We won't blame you if you didn't know—Quebec had been arguing that its testing and contact-tracing capabilities were sufficient back in August—but now you know, so... again, sign up. The app is available on Google Play and Apple's App Store.

How it works

According to the Canadian government, the app uses a phone's Bluetooth to exchange random codes with nearby phones. Each day, it checks a list of random codes from people who tell the app they tested positive, and if you've been near one of those codes in the past 14 days, your phone will send you a notification.
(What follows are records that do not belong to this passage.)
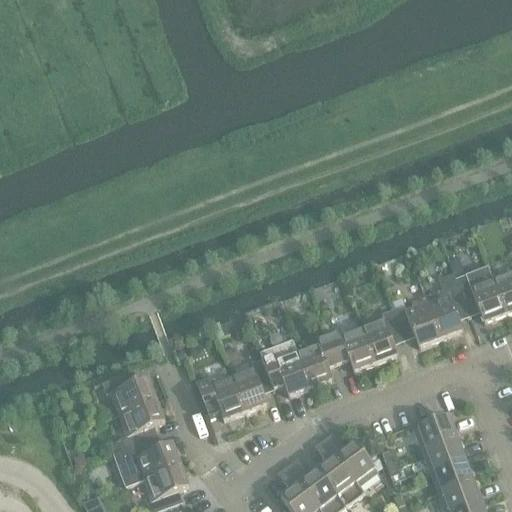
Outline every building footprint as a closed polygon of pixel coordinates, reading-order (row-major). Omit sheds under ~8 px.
[(485,328),(507,320),(493,282),(489,272),(456,285),(458,290),(469,317),(479,313),(485,328)] [(511,274),(493,282),(507,320),(511,317),(511,274)] [(449,298),(428,307),(442,344),(464,336),(458,320),(469,317),(458,290),(448,294),(449,298)] [(404,310),(393,314),(403,341),(414,337),(420,352),(442,344),(428,307),(406,315),(404,310)] [(403,341),(393,314),(383,318),(384,323),(362,331),(376,369),(399,360),(393,345),(403,341)] [(213,330),(218,343),(227,339),(222,326),(213,330)] [(376,369),(362,331),(341,339),(339,334),(328,339),(338,366),(349,362),(354,377),(376,369)] [(338,366),(328,339),(317,343),(319,347),(298,356),(312,393),(334,385),(328,369),(338,366)] [(261,357),(263,363),(273,390),(284,386),(289,401),(312,393),(298,356),(293,345),(261,357)] [(232,380),(246,418),(269,409),(263,394),(273,390),(263,363),(252,367),(254,372),(232,380)] [(112,397),(120,419),(157,405),(149,383),(134,389),(130,378),(103,388),(107,399),(112,397)] [(246,418),(232,380),(211,388),(209,383),(197,387),(211,424),(222,419),(224,426),(246,418)] [(58,402),(53,390),(46,392),(50,404),(58,402)] [(123,443),(127,454),(155,443),(151,433),(166,427),(157,405),(120,419),(128,441),(123,443)] [(415,433),(423,455),(458,442),(450,420),(415,433)] [(336,438),(326,445),(360,491),(360,490),(379,477),(356,446),(347,453),(336,438)] [(466,464),(458,442),(423,455),(431,477),(466,464)] [(155,443),(127,454),(115,459),(128,492),(145,485),(144,484),(182,470),(174,448),(158,454),(155,443)] [(360,491),(326,445),(316,452),(328,468),(319,474),(347,511),(366,499),(360,490),(360,491)] [(383,457),(387,469),(395,466),(391,454),(383,457)] [(77,473),(88,469),(84,459),(74,462),(77,473)] [(474,485),(466,464),(431,477),(439,498),(474,485)] [(289,472),(318,511),(347,511),(319,474),(310,481),(299,465),(289,472)] [(395,466),(387,469),(392,481),(400,478),(395,466)] [(144,484),(145,485),(153,506),(148,508),(149,511),(169,511),(179,508),(175,498),(190,492),(182,470),(144,484)] [(318,511),(289,472),(280,479),(291,495),(282,502),(289,511),(318,511)] [(474,485),(439,498),(444,511),(467,511),(482,506),(474,485)] [(394,502),(398,511),(402,511),(407,510),(403,499),(394,502)]
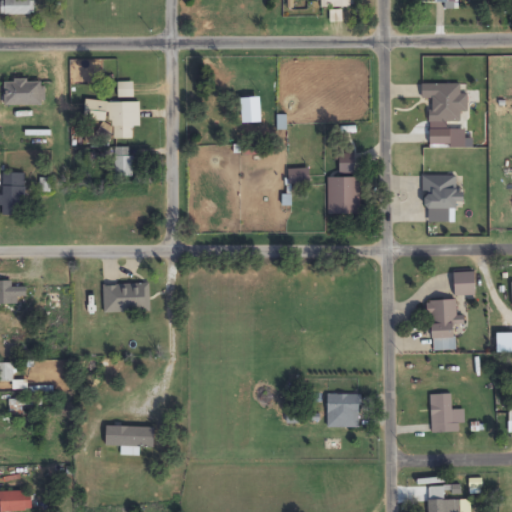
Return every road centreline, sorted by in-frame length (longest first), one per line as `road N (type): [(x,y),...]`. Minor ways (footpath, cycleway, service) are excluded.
road 1 (residential): [(388,511),(383,0)]
road 2 (residential): [(0,252),(511,249)]
road 3 (residential): [(0,42),(511,40)]
road 4 (residential): [(169,252),(166,0)]
road 5 (residential): [(388,463),(511,460)]
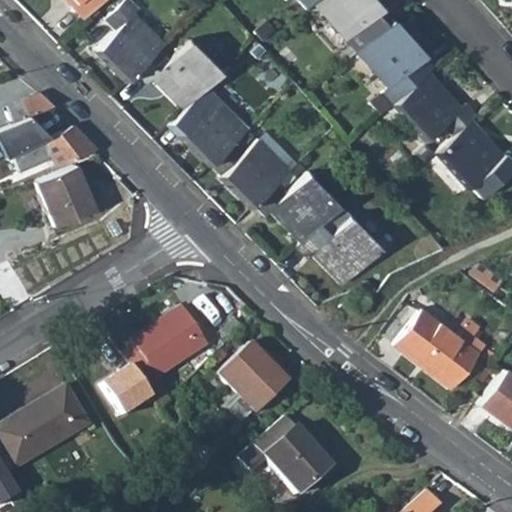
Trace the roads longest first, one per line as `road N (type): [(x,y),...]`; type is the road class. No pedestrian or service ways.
road 1 (tertiary): [(193,224),(338,361),(511,487)]
road 2 (tertiary): [(0,20),(193,224)]
road 3 (residential): [(0,343),(193,224)]
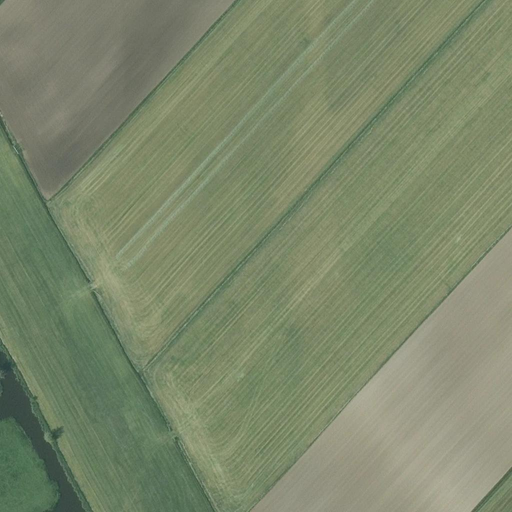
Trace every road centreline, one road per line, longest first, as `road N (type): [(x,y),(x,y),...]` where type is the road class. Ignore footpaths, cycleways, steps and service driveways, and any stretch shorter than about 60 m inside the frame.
road 1 (track): [(110,511),(0,317)]
road 2 (track): [(10,337),(122,267)]
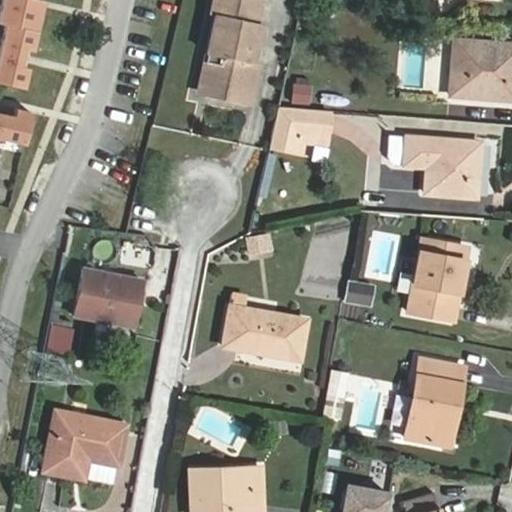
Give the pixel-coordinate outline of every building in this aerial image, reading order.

From there, you can seek out testing.

What about your privacy?

The Canadian government has stressed that the app your location doesn't collect users' names or addresses, phone contacts, health information (it doesn't ask any questions beyond if you would like a 'one-time key' for when you test positive), or the health information of anyone you are close to. "Nobody will get any information about you or the time you were near them," says the Canadian government's tracing app website on its privacy policy.

What if it doesn't work on my phone?

It should be noted that some users have reported that the app can't be used on older phones, and that restricts their access to it while minimizing the potential effectiveness of there being an app in the first place. According to an CP24 interview with Christopher Parsons, a senior research associate at the Munk School of Global Affairs and Policy's Citizen Lab, the app is inaccessible for primarily older Canadians and other marginalized groups. “The worst affected by (the pandemic) are Black, Indigenous, people of colour, people who often have a lower socio-economic bracket," Parsons told CP24. "Who's not going to be able to install the application? That same group ... that's a problem”.

To date, that issue of accessibility hasn't been solved; if you can download it, however, you should.